Tuesday, June 17, 2014

Father's Day

Photo by Winnond
www.freedigitalphotos.net
Last Sunday was Father's Day. We spent that weekend with a trip to visit my dad and a whirlwind trip to the Virginia mountains where Little Man was born. Since Husband and I are not good with the gift-hint thing, Husband is still deciding what he wants for Father's Day. When he decides, he'll tell me, and Little Man and I will go get it. Or if it's heavy, Husband will get it. It may sound cavalier that we pick our own gifts, but it's not. When we get it, we get exactly what we want. And, being *ahem* over 35, our romantic expectations are more realistic. Even though Husband would probably be proud of his wife for knowing exactly what power tool would be perfect, I would be a little creeped-out if he knew the perfect purse.

What Father's Day is, is the appreciation of fatherhood. Fathers are important. I know that my dad was, and is, very influential in my life and someone I know I can always turn to for advice, truth, and support. Love you Dad! There has been, it seems, a message since the 1970s at least, that fathers aren't necessary. I think that explains the number of single mothers increasing in number. Depending on the source you investigate, the statistics show that as much as one-third of the children in the U.S. are born to single mothers.

So, these are the questions that pop into my mind:
  • Where are the fathers of these children? Why don't they take responsibility for their offspring?
  • Why would any woman want to be a single mom? It's hard work made harder without support.
  • What is the impact of fatherlessness on the children?
I think a lot of nonsense has been spewed in recent years in the media and college campuses that try to equate male and female roles. "A woman can do anything a man can do." "Women are equal to men." "Men can be equally nurturing in child care as a woman." Blah, blah, blah. While I don't dispute the equality of men and women, I say out loud, we are not the same. Our abilities and skills are not the same. Our minds are not the same. Our bodies are not the same. So, equal and equally important, yes. The same? No! Duh.
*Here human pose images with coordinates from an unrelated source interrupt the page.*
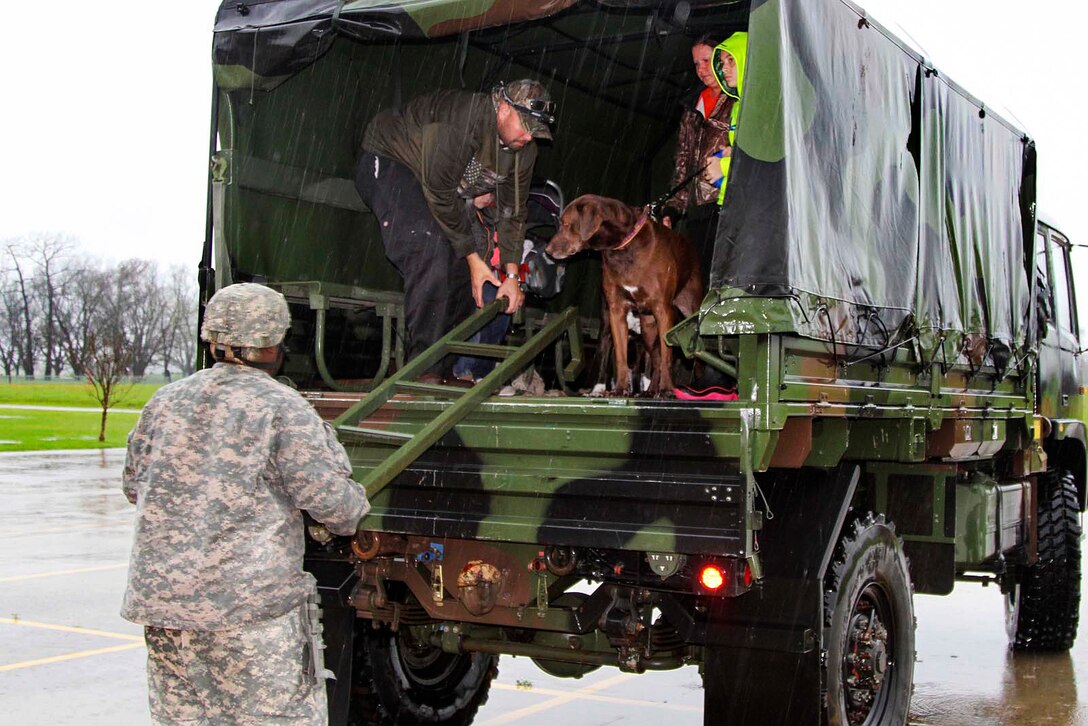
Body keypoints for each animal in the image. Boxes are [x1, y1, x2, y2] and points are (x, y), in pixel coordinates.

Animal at [544, 194, 705, 398]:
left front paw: (668, 390)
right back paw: (650, 391)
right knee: (655, 358)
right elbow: (621, 356)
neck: (623, 247)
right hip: (648, 328)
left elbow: (667, 356)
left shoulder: (663, 310)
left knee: (692, 358)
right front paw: (620, 389)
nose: (547, 250)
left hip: (689, 313)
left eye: (565, 223)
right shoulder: (616, 311)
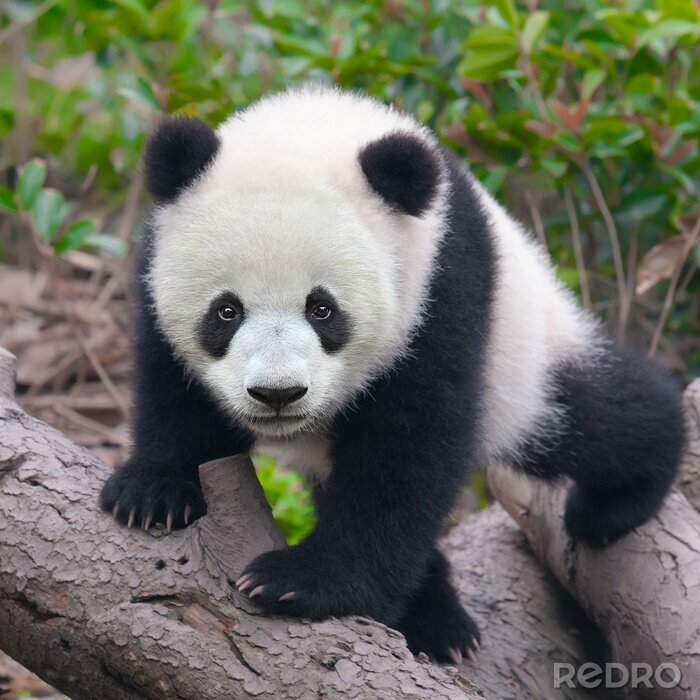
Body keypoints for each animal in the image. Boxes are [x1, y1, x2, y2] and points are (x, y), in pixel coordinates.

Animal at [100, 86, 685, 663]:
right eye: (226, 311)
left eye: (322, 309)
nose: (277, 393)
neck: (315, 124)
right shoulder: (157, 273)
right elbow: (176, 393)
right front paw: (153, 494)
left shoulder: (439, 287)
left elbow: (409, 449)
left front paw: (303, 582)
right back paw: (437, 615)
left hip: (524, 354)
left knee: (587, 419)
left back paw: (619, 498)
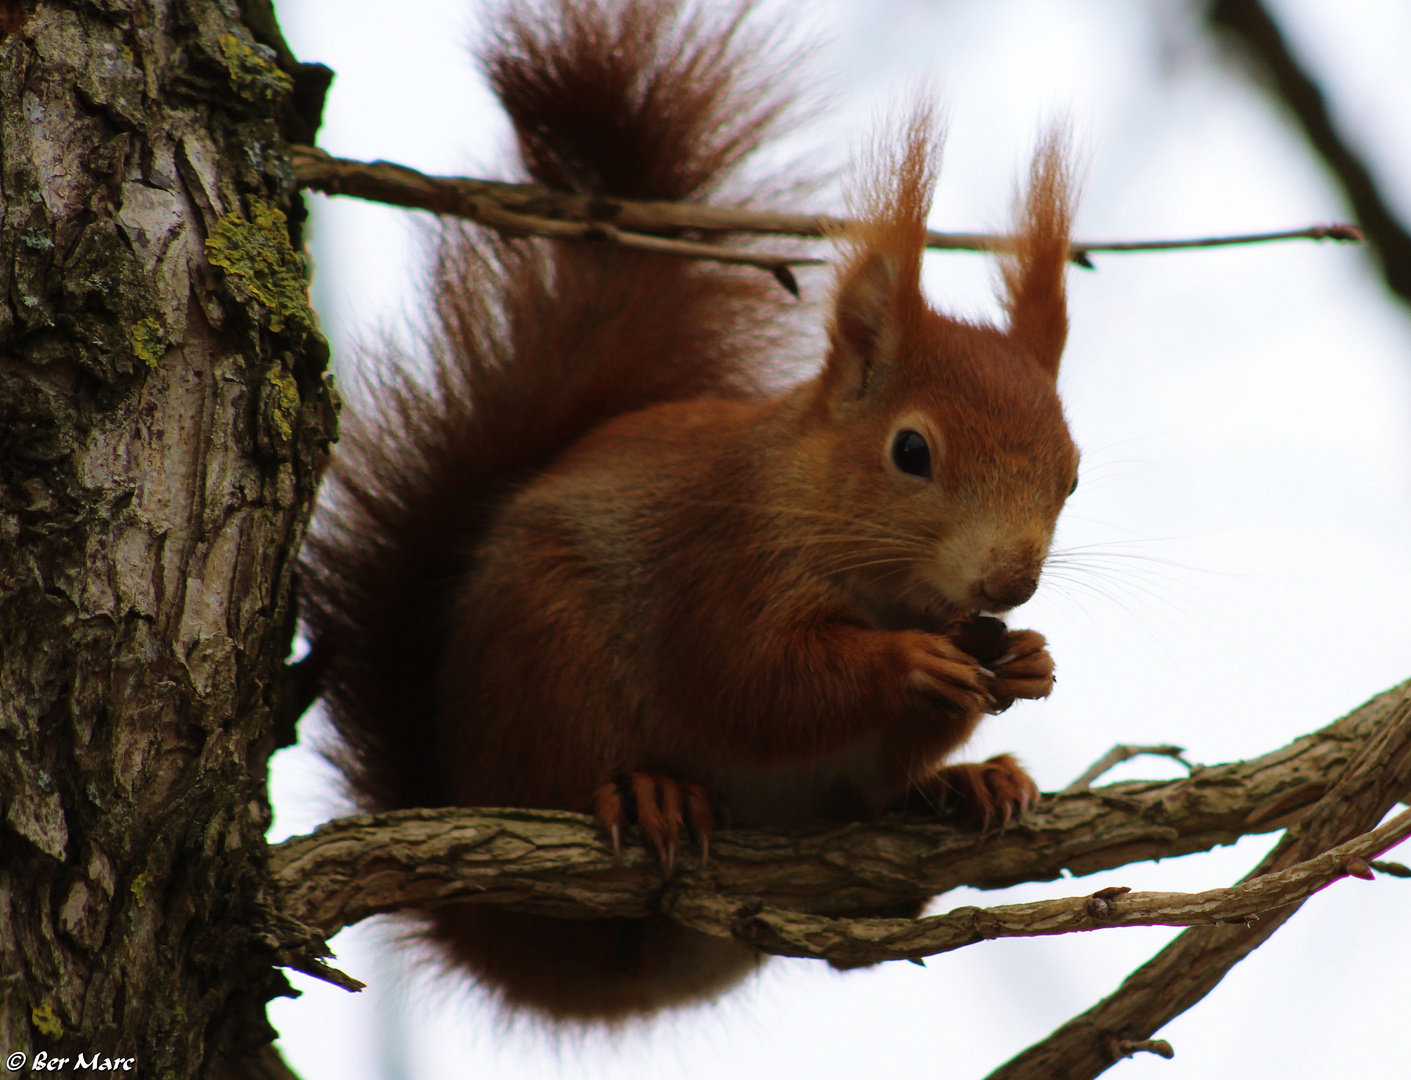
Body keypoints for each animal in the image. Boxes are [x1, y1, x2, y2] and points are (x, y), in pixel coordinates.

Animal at [303, 0, 1078, 1022]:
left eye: (1071, 474)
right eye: (911, 452)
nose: (1011, 582)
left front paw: (1023, 662)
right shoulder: (720, 559)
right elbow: (751, 679)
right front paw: (909, 664)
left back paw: (966, 786)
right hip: (545, 663)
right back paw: (646, 795)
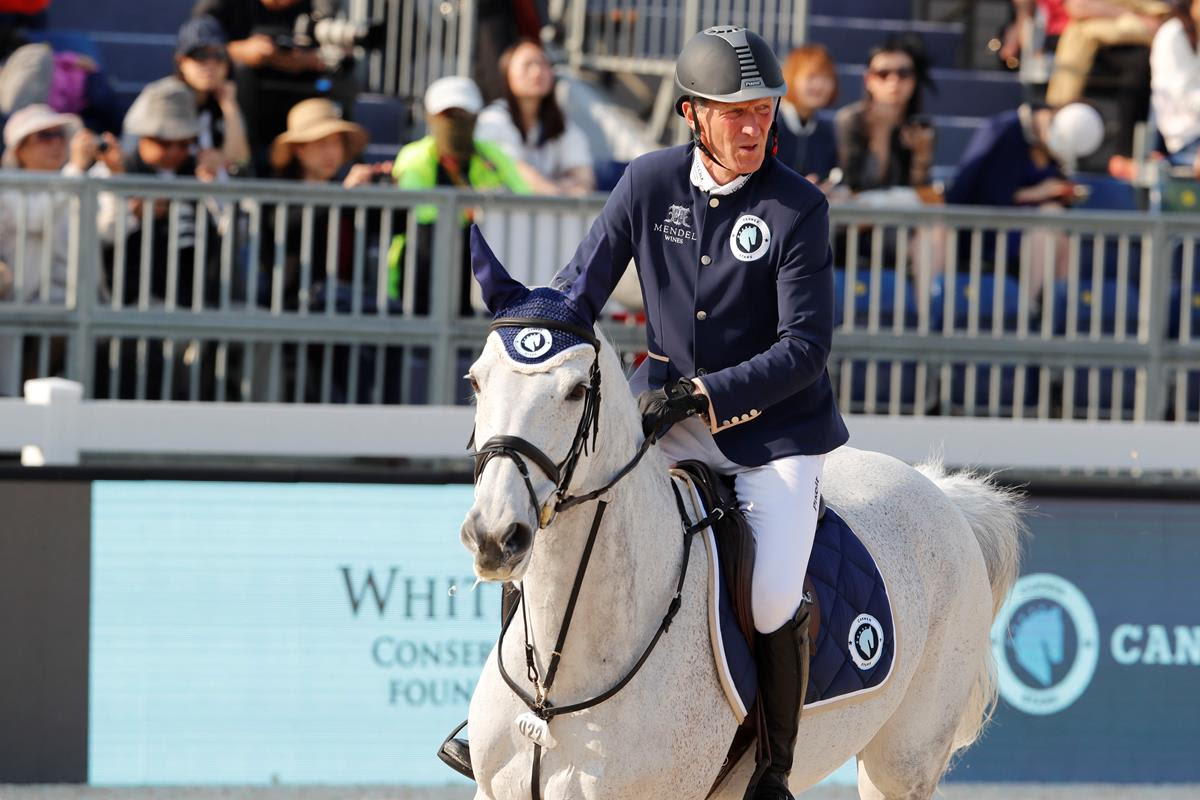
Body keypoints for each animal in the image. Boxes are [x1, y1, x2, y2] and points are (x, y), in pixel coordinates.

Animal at [463, 284, 1027, 796]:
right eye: (476, 381)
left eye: (577, 390)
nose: (493, 536)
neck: (558, 686)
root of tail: (943, 493)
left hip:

I know that when Little Man feels tired, sick, hungry, lonely, uncomfortable, or scared he will cling to me. And when Little Man feels like exploring, learning to do something, being physical, or playing he wants his dad. Why? because I nurture, coo, hold, sing, comfort, and provide calm consistency. Husband, on the other hand, provides strength, confidence, and surety. Our equal but different qualities provide Little Man with all his emotional needs.

Shouldn't we as a culture be concerned about the children? I don't say society because we do that already. We provide subsidized housing, day care, medical care, school breakfast and lunch, free education, etc. As a society we do provide for the children. Our village does help support the children when the families cannot do it alone. But as a culture shouldn't we strive for more than just child support? Shouldn't we say, "Hey, fathers are important." "Intact families are important." Shouldn't we recognize that it takes two - a father and a mother - to make the child and thus raise the child with their equal albeit different strengths? Isn't the emotional stability of the child just as important as its financial stability?

I haven't even touched on discipline. Mothers discipline much differently than fathers. And how do you discipline and soothe at the same time? Father's make more head-way in instilling appropriate behavior by being stern. Will there be tears? Probably. That's when mom steps in as support to the discipline, wiping tears, explaining that the child is still loved but the behavior isn't, how to apologize, etc. It take two.

Anyway, Father's Day is a day to appreciate the fathers in our lives and to let them know they are loved and needed and respected. Happy Father's Day Dad and Husband! I love you both!